> [Task goal]: The entries below should be repeated exactly, with no pictures carried over.

> [Records provided]:
★ ★ ★ ★
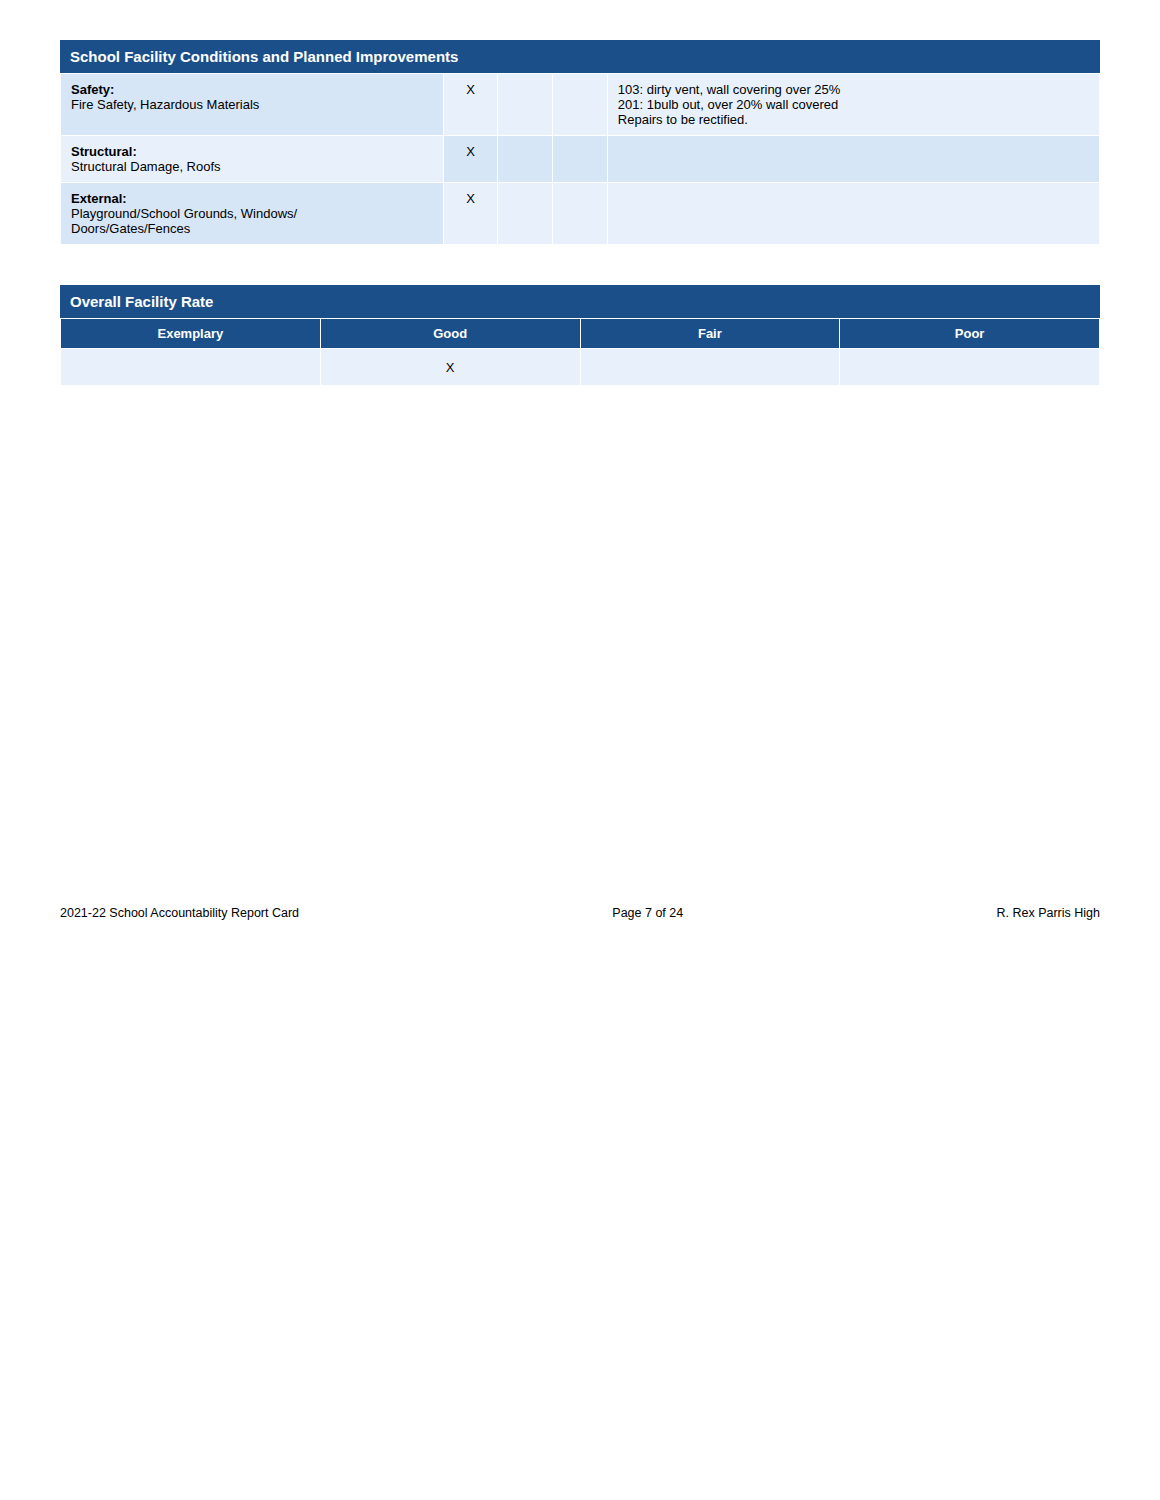School Facility Conditions and Planned Improvements
| Safety: Fire Safety, Hazardous Materials | X | | | 103: dirty vent, wall covering over 25% 201: 1bulb out, over 20% wall covered Repairs to be rectified. |
| Structural: Structural Damage, Roofs | X | | | |
| External: Playground/School Grounds, Windows/ Doors/Gates/Fences | X | | | |
Overall Facility Rate
| Exemplary | Good | Fair | Poor |
| --- | --- | --- | --- |
| | X | | |
2021-22 School Accountability Report Card Page 7 of 24 R. Rex Parris High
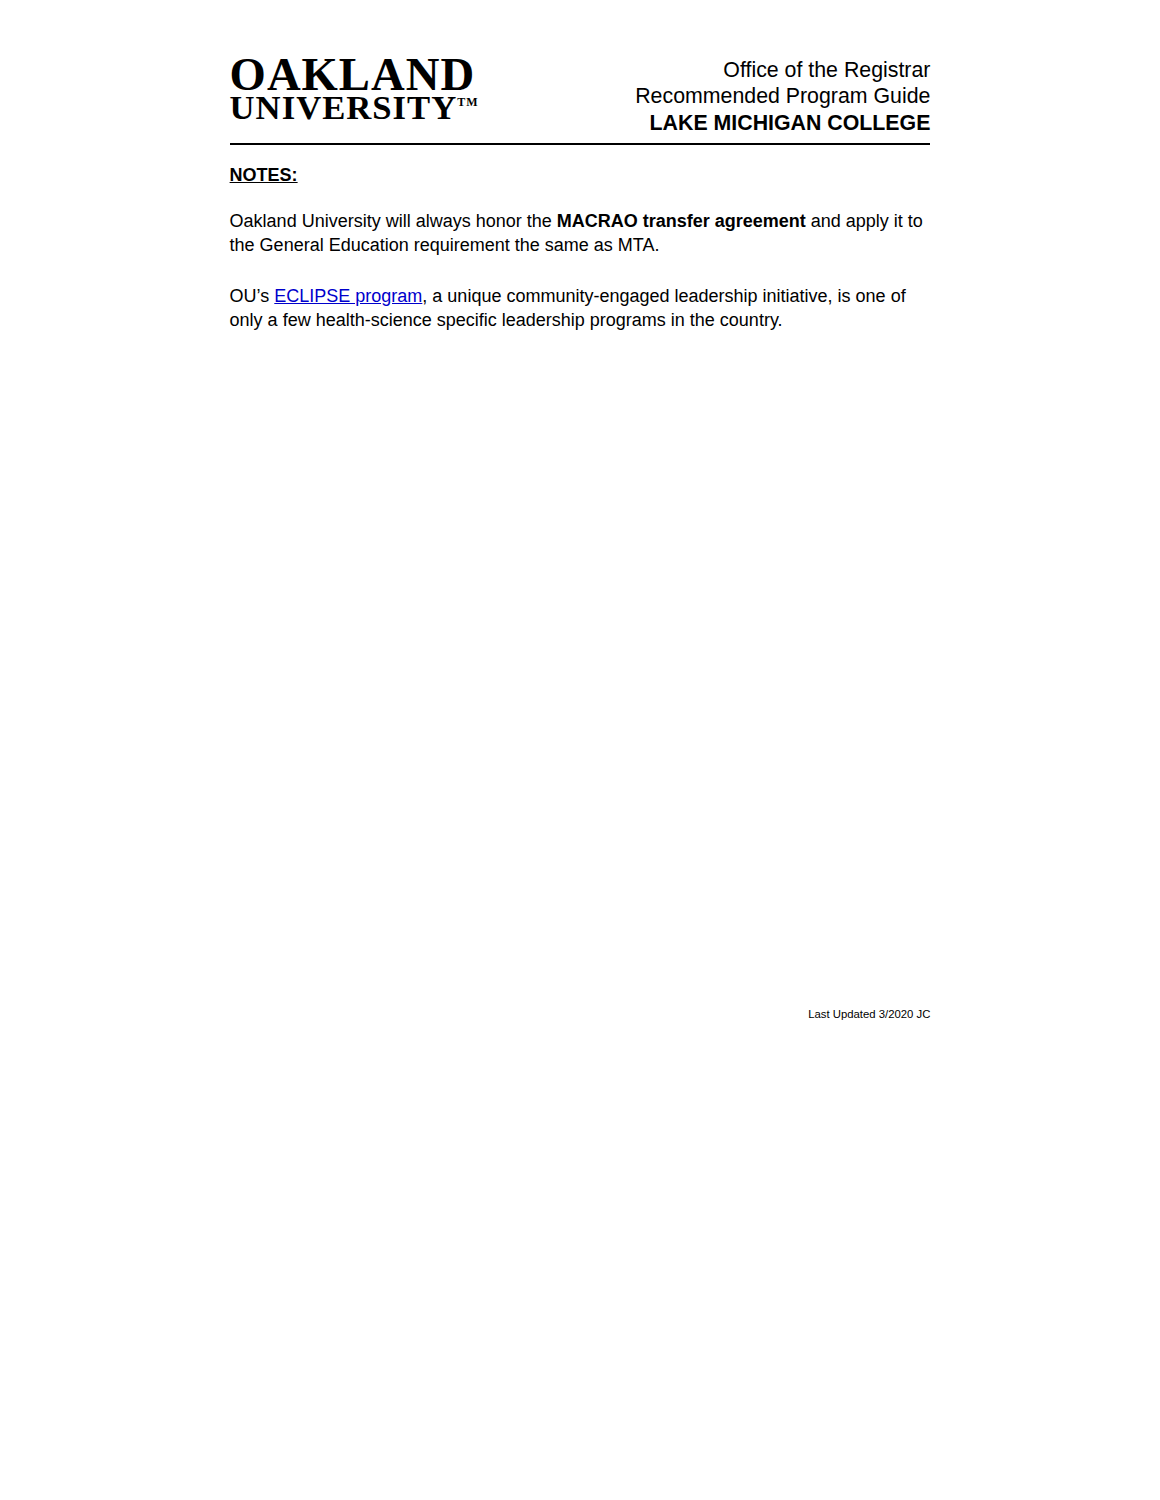OAKLAND UNIVERSITYTM
Office of the Registrar
Recommended Program Guide
LAKE MICHIGAN COLLEGE
NOTES:
Oakland University will always honor the MACRAO transfer agreement and apply it to the General Education requirement the same as MTA.
OU’s ECLIPSE program, a unique community-engaged leadership initiative, is one of only a few health-science specific leadership programs in the country.
Last Updated 3/2020 JC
★ ★ ★ ★
> [Problem solution]:
School Facility Conditions and Planned Improvements
| Safety: Fire Safety, Hazardous Materials | X | | | 103: dirty vent, wall covering over 25% 201: 1bulb out, over 20% wall covered Repairs to be rectified. |
| Structural: Structural Damage, Roofs | X | | | |
| External: Playground/School Grounds, Windows/ Doors/Gates/Fences | X | | | |
Overall Facility Rate
| Exemplary | Good | Fair | Poor |
| --- | --- | --- | --- |
| | X | | |
2021-22 School Accountability Report Card Page 7 of 24 R. Rex Parris High
OAKLAND UNIVERSITYTM
Office of the Registrar
Recommended Program Guide
LAKE MICHIGAN COLLEGE
NOTES:
Oakland University will always honor the MACRAO transfer agreement and apply it to the General Education requirement the same as MTA.
OU’s ECLIPSE program, a unique community-engaged leadership initiative, is one of only a few health-science specific leadership programs in the country.
Last Updated 3/2020 JC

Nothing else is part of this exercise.